If you have a degenerating fibroid, a heating pad on your abdomen will be comforting, and pain medication should provide relief for a few days or weeks until the pain begins to subside. In rare instances, a fibroid on a stalk (pedunculated fibroid) can twist around on the stalk so that no blood can get through the stalk to the fibroid. If that happens, the entire fibroid begins to die, and the pain becomes very severe and surgery is usually necessary to remove the dying fibroid.
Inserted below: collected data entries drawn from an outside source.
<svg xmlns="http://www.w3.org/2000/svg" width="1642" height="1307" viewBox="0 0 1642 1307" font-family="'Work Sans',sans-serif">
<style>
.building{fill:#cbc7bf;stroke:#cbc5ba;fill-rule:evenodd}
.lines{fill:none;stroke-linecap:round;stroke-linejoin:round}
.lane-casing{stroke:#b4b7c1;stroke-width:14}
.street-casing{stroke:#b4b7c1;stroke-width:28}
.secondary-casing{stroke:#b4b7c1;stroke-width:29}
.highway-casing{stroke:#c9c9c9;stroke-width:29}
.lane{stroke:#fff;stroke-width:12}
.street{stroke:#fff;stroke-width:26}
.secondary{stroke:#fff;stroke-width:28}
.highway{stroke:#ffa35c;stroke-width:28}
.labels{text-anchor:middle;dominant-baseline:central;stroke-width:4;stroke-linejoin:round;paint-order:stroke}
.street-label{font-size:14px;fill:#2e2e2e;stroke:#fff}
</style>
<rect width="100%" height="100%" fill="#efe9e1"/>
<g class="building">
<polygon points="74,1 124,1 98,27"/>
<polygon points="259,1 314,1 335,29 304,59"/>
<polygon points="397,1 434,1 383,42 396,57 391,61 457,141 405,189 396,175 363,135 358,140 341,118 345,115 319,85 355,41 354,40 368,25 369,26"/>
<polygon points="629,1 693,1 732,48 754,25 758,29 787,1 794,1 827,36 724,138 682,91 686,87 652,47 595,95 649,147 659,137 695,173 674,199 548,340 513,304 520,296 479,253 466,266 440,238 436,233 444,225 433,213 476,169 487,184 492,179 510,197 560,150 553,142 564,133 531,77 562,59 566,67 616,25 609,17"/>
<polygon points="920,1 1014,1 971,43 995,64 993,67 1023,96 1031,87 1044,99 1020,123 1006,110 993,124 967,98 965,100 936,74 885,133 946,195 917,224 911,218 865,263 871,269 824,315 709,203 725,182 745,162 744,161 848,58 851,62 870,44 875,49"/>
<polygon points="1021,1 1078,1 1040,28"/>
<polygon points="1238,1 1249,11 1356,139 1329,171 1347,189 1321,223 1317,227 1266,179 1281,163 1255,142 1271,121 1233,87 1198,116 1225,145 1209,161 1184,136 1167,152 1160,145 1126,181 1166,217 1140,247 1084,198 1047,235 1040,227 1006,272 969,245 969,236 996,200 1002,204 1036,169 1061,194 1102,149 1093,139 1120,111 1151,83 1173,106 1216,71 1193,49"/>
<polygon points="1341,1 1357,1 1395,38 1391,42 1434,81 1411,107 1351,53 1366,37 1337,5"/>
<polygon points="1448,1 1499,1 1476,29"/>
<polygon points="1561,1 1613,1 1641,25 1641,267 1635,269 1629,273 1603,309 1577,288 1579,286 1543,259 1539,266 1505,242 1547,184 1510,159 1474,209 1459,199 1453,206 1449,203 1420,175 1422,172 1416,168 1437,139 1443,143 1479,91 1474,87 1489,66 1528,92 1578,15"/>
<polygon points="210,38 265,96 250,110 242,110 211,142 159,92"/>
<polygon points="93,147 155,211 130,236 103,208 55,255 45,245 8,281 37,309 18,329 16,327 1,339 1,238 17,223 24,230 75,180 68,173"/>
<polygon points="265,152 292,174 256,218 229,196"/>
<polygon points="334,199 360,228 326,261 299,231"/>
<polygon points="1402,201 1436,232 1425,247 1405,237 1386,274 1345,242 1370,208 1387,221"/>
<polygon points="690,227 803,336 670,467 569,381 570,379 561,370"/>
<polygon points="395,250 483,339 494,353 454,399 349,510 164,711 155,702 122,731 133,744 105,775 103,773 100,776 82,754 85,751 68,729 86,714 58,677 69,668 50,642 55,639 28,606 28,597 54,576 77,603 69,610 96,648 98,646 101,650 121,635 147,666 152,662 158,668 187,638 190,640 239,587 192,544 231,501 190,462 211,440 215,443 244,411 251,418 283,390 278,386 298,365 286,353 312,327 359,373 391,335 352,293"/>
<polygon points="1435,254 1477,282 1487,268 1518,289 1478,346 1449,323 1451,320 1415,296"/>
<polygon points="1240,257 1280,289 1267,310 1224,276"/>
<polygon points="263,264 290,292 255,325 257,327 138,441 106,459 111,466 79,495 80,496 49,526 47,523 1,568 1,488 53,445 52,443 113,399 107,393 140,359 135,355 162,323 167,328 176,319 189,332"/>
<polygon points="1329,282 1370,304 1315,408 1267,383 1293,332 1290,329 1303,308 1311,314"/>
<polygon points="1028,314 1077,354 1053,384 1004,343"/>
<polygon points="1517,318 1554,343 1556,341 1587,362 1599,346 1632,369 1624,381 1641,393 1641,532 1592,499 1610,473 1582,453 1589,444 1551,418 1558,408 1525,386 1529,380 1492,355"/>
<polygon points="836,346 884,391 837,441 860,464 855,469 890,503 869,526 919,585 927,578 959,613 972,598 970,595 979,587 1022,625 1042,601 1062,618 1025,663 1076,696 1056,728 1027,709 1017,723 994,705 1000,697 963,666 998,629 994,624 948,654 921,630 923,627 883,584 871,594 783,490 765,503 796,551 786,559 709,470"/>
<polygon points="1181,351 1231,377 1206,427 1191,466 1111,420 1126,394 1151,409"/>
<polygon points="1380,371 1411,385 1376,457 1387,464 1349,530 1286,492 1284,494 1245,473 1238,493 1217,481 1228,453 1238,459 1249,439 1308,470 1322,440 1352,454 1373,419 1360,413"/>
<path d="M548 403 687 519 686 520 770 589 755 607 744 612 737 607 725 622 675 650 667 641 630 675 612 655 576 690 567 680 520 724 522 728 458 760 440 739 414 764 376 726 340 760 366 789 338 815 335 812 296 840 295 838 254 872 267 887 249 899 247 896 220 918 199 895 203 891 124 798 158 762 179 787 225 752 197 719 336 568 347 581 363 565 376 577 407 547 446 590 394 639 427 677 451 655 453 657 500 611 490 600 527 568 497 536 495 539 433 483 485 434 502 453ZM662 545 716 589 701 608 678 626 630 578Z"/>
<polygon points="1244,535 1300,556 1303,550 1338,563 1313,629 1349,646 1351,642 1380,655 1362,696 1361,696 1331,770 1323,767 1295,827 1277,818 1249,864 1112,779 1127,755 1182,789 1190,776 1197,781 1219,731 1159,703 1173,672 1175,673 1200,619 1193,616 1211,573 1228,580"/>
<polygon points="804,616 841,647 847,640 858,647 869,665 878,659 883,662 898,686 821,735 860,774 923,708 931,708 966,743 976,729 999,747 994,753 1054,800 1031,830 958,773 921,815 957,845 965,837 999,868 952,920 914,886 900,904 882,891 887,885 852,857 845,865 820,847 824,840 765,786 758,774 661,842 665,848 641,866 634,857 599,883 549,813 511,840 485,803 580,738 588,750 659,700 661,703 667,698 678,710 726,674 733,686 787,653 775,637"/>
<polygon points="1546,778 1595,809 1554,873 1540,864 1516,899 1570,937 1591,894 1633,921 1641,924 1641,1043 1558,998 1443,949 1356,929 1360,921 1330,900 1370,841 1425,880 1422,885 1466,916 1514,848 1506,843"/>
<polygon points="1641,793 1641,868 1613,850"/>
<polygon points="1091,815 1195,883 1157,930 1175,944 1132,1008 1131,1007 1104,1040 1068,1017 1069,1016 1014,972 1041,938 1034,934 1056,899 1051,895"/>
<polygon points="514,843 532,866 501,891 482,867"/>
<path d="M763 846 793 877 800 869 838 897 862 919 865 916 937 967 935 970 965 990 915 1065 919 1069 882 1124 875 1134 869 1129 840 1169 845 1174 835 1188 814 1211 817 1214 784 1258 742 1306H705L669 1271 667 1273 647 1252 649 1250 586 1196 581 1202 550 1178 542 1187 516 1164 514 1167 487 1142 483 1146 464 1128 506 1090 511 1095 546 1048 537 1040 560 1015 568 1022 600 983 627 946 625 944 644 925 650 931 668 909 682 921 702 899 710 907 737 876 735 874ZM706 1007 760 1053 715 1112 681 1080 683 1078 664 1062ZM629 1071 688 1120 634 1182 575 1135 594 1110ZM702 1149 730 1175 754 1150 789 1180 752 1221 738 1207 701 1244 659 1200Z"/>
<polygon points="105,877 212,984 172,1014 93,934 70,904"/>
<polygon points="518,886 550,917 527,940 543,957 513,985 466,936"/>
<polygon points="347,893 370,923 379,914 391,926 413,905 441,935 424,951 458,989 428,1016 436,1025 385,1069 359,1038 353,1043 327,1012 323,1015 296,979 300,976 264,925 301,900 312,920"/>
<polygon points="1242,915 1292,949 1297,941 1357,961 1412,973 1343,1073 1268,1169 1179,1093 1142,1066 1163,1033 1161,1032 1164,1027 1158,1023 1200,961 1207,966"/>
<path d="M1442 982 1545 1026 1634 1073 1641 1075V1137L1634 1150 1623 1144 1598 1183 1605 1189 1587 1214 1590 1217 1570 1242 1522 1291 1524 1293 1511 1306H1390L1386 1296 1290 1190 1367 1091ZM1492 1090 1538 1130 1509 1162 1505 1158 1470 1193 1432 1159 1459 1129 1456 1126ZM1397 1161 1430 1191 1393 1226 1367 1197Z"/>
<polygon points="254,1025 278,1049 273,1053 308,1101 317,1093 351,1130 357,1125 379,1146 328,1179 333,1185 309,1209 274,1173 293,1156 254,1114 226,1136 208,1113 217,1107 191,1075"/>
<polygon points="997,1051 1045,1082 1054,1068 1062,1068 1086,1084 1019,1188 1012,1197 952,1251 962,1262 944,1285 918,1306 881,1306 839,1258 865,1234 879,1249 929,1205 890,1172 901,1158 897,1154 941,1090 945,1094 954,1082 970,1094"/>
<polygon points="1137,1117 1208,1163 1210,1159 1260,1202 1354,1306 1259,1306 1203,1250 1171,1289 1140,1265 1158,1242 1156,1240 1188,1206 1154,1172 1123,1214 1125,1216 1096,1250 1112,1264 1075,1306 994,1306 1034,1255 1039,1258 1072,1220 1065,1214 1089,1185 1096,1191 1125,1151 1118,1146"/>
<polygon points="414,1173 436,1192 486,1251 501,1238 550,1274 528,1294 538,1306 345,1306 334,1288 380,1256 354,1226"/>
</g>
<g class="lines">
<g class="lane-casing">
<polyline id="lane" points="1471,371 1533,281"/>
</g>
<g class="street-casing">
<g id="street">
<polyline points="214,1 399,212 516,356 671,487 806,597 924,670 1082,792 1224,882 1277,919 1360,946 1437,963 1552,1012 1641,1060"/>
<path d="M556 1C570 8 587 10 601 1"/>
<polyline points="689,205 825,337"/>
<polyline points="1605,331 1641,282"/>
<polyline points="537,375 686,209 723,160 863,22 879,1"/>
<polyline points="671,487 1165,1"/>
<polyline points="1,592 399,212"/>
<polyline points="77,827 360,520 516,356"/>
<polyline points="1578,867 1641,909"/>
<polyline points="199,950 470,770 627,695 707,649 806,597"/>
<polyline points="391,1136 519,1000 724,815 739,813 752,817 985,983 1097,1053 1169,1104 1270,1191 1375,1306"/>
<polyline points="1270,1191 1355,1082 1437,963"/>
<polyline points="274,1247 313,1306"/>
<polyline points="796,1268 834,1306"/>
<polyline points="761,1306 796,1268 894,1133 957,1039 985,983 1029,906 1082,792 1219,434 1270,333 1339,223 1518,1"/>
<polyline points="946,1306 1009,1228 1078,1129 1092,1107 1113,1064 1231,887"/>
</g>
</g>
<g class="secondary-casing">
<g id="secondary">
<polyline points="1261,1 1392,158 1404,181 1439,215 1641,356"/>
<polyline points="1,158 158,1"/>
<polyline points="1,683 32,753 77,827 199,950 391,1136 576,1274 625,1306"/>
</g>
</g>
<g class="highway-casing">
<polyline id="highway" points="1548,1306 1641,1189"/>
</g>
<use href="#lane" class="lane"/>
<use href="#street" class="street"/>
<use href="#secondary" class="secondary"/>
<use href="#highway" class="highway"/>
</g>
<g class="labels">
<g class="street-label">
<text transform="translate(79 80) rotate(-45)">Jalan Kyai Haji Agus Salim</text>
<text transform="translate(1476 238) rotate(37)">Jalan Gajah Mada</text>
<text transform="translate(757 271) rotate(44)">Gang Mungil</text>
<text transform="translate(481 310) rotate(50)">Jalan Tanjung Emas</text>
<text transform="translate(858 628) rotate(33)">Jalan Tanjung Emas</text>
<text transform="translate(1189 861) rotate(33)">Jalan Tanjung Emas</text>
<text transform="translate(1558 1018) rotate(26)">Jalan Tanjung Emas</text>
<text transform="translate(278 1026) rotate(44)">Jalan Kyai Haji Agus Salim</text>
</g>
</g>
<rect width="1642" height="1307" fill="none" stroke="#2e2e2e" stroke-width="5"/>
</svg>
Can Fibroids Cause Urinary Problems?
The uterus lies directly beneath the bladder, and the uterus and bladder are partially attached at one point. If a fibroid begins to grow forward, it may squeeze the bladder so that it cannot fill properly with urine and you may feel the need to urinate more often. Also, when you laugh, cough, or sneeze, the fibroid may push against the bladder and cause you to lose urine. This is called stress incontinence. While this may only be a minor inconvenience for some women with fibroids, others may be so bothered by the incontinence that they limit their activity to avoid embarrassment. There are also other causes of incontinence, so you should get a careful examination. There are now a number of treatments available other than surgery for many of the causes of incontinence. Stress incontinence is not something you "just have to live with".